VII

Verrochio, fils d'un pauvre briquetier, était né en 1435 et était par conséquent plus âgé que Léonard, de dix-sept ans.

Lorsque, le nez chevauché par des lunettes, une loupe à la main, il était derrière le comptoir de son atelier sombre, bottega, non loin du Ponte Vecchio, dans une des vieilles maisons tassées sur leurs fondations pourries, baignant dans les eaux verdâtres de l'Arno—ser Andrea ressemblait plutôt à un marchand florentin ordinaire qu'à un grand artiste. Il avait un visage inexpressif, plat, pâle, rond et bouffi, avec un double menton. Seulement, dans ses lèvres serrées et dans le regard aigu comme une aiguille, se lisait son esprit froid, logique et curieux sans limites.
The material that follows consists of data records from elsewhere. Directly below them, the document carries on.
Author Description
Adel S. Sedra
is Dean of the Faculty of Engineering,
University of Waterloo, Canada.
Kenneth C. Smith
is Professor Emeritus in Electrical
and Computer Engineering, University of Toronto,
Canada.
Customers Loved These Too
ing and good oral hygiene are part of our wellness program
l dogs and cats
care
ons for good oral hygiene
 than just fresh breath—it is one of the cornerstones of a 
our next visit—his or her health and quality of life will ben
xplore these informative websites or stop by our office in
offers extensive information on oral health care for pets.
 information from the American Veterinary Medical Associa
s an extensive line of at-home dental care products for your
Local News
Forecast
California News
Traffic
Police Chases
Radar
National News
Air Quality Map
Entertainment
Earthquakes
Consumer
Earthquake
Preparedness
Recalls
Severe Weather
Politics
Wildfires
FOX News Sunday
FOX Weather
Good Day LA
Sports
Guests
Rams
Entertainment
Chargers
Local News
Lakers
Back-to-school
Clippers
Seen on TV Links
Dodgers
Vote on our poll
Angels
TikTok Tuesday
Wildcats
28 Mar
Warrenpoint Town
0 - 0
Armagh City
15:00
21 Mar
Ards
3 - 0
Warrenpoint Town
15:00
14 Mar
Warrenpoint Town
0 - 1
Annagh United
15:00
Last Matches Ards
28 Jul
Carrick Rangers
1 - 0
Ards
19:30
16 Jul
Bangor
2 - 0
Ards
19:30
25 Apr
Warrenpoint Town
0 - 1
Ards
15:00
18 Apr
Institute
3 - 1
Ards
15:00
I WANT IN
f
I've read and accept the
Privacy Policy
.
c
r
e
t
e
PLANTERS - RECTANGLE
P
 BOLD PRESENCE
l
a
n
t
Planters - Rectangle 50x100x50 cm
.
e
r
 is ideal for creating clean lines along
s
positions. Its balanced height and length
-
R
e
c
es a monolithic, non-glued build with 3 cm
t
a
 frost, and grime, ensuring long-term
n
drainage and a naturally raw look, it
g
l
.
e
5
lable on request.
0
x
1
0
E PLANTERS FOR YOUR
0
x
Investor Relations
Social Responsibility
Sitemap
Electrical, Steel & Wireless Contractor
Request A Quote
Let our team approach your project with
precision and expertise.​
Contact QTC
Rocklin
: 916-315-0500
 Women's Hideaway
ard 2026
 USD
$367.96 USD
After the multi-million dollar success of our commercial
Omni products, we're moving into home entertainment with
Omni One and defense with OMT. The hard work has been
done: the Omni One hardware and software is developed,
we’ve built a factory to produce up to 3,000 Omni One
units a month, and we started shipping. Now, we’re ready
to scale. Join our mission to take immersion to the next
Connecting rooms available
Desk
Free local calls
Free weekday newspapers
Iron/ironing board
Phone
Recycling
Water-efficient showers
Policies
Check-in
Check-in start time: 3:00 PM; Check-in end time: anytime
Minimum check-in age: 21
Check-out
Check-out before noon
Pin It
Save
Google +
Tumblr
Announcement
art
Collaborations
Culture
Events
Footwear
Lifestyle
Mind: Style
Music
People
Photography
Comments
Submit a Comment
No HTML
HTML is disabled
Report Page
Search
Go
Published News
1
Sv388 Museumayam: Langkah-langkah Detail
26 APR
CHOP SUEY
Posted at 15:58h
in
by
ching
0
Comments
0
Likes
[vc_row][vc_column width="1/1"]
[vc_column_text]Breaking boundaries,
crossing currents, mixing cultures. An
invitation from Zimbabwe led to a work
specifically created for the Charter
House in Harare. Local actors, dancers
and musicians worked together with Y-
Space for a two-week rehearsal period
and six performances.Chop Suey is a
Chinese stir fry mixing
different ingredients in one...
Andrea se disait élève de Paolo Uccelli et comme lui considérait la mathématique comme la base générale de l'art et de la science; il affirmait que la géométrie étant une partie de la mathématique «mère de toutes les sciences» est en même temps la «mère du dessin père de tous les arts». La science parfaite et la jouissance de la beauté étaient pour lui équivalentes.

Lorsqu'il rencontrait un visage ou toute autre partie du corps, remarquable par sa laideur ou sa beauté, il ne s'en détournait pas avec dégoût, ne restait pas plongé dans une torpeur contemplative, ainsi que le faisait Sandro Botticelli, mais étudiait, moulait, ce que personne n'avait fait avant lui. Avec une patience infinie il comparait, mesurait, essayait, pressentant dans les lois de la beauté, les lois nécessaires de la mathématique. Encore plus infatigablement que Sandro, il cherchait une beauté nouvelle,—non pas dans les miracles, dans les légendes, dans les pénombres tentatrices où l'Olympe se fond avec le Golgotha,—mais en pénétrant les secrets de la nature, chose que personne n'avait osé tenter, car le miracle pour Verrochio n'était pas la vérité, mais la vérité un miracle.

Le jour où ser Pietro da Vinci lui amena dans l'atelier son fils âgé de dix-huit ans, la destinée des deux fut résolue. Andrea devint non seulement le maître, mais aussi l'élève de son élève Léonard.

Dans le tableau commandé à Verrochio par les moines de Vallombrosa et qui représente le Baptême du Christ, Léonard peignit un ange agenouillé. Tout ce que Verrochio pressentait vaguement, ce qu'il cherchait à tâtons comme un aveugle, Léonard le vit, le trouva et l'incarna dans cette image. Par la suite, on raconta que le maître, désespéré de se voir distancé par cet adolescent, avait renoncé à la peinture.

En réalité, il n'y avait entre eux ni rivalité, ni animosité. Ils se complétaient l'un l'autre. L'élève possédait la légèreté que la nature avait refusée à Verrochio; le maître, l'obstination concentrée qui manquait à l'instable Léonard. Sans envie, sans concurrence, souvent ils ne savaient pas eux-mêmes lequel des deux empruntait à l'autre.

A cette époque, Verrochio coulait dans le bronze sa statue le Christ et saint Thomas, pour l'église Or San Michele.

En opposition aux visions de fra Beato Angelico et des rêves féeriques de Sandro Botticelli, apparut pour la première fois aux yeux des hommes, dans le personnage de Thomas plongeant ses doigts dans les plaies du Seigneur, l'audace de l'homme devant Dieu, la raison scrutatrice devant le miracle.